Embora não se diga expressamente que a essas pessoas estão vedadas acesso a concursos, mas geralmente são eliminadas mal são identificados antecedentes criminais nos seus registos criminais.

Ora bem, a dupla condenação não nos parece o caminho adequado para reabilitar um ser humano, e se assim é, então esta matéria carece de um debate aprofundado.

Em síntese, diremos que a política de segurança assente em três pilares é fundamental para prevenir crimes, para a reduzir a incidência de crimes e reduzir as causas atuais e remotas que potenciem e desencadeiem o cometimento de crimes.

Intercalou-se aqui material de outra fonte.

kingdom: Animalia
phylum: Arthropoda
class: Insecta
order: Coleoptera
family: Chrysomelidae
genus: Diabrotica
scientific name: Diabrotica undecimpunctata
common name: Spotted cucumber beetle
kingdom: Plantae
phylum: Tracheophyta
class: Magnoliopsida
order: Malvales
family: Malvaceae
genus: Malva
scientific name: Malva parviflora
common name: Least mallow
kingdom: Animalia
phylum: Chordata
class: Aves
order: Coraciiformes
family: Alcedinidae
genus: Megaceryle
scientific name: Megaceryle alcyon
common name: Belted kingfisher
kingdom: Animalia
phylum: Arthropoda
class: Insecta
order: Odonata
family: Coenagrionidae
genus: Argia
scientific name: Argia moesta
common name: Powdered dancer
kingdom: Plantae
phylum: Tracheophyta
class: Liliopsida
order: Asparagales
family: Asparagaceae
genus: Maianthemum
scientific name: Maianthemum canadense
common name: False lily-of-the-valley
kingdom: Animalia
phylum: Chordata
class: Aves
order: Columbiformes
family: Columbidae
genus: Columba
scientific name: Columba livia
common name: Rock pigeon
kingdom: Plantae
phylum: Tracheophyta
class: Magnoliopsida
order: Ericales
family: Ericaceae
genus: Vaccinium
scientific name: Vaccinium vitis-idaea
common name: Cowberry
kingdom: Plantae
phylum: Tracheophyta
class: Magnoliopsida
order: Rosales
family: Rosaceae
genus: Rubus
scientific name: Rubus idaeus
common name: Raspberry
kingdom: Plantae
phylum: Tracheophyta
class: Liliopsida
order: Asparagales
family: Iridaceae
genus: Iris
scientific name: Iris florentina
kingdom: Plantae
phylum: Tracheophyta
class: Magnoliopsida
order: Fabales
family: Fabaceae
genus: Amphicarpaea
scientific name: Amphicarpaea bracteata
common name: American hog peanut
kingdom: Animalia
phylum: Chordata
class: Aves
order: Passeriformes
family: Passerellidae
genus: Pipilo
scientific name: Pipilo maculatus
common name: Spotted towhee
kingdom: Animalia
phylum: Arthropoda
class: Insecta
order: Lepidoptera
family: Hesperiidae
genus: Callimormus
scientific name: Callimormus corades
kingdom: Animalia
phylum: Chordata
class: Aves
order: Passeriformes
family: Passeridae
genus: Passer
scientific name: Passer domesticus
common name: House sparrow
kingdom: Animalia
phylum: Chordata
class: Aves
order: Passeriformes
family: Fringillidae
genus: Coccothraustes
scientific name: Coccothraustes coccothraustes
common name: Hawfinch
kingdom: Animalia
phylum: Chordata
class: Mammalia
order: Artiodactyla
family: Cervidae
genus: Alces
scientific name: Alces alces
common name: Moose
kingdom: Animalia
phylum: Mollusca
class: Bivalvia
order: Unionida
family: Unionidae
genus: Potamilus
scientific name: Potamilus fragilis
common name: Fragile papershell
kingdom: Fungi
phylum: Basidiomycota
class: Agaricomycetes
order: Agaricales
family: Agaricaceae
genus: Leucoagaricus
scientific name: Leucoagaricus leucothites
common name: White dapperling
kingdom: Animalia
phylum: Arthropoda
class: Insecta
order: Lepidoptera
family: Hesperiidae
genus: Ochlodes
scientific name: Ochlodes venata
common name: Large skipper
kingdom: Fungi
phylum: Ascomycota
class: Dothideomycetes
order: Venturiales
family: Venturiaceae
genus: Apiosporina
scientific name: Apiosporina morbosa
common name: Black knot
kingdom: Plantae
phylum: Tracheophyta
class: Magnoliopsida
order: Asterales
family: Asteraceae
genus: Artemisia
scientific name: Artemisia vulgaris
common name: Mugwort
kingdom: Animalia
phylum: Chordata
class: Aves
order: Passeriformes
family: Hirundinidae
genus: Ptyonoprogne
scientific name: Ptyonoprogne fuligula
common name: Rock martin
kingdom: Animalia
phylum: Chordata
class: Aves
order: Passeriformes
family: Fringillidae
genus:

Uma política de segurança inteligente é aquela que se preocupa em reduzir o stock dos criminosos e, simultaneamente, previne, controla e evita o aparecimento de novos casos.



1 COMENTÁRIO

  1. Gostei da análise. Gostaria, contudo, de realçar dois ou tres pontos que considero essenciais. A meu ver é a Polícia que está assumindo o combate à criminalidade como sendo da sua inteira responsabilidade. Já fiz essa observação n vezes. E quando é assim a factura de cobrança vai para a Polícia. Referiu um ponto importante que tem a ver a e (re)educação dos reclusos. Não há preocupação em reabilitar os reclusos. Fazia-se propostas mas que eram rejeitadas porque não eram prioridades do Governo. A outra questão importante que merece tb a minha atenção é essa do cadastro criminal. A CNDHC não percebeu que isso é dupla criminalização é que já deveria ser banida deixando apenas os casos mais críticos? Na verdade as questões sociais estão sempre no segundo plano. Um erro gravíssimo e que custa muito. O que digo sempre é que Cabo Verde é comandado com duas principais fórmulas: a fórmula economicista e a fórmula legalista. As questões sociais que merecem ser tratadas com ferramentas sociais mas de forma integrada e sustentada são ignoradas por sucessivos governos. Enquanto consequência, o expoente máximo de toda essa ignorância e desleixo é o fenómeno thug. A exclusão social faz-se de diversas formas e há uma forma subtil de que falei no meu perfil: para um concurso pede-se três documentos: cadastro policial, cadastro da PJ e Registo Criminal. Para além do jovem não ter dinheiro para se concorrer porque os papéis custam muito, pede-se coisas a mais e logo no primeiro momento. A exclusão sistemática e gradual. Em cada degrau se exclui e muitas vezes de forma injusta. Consequências?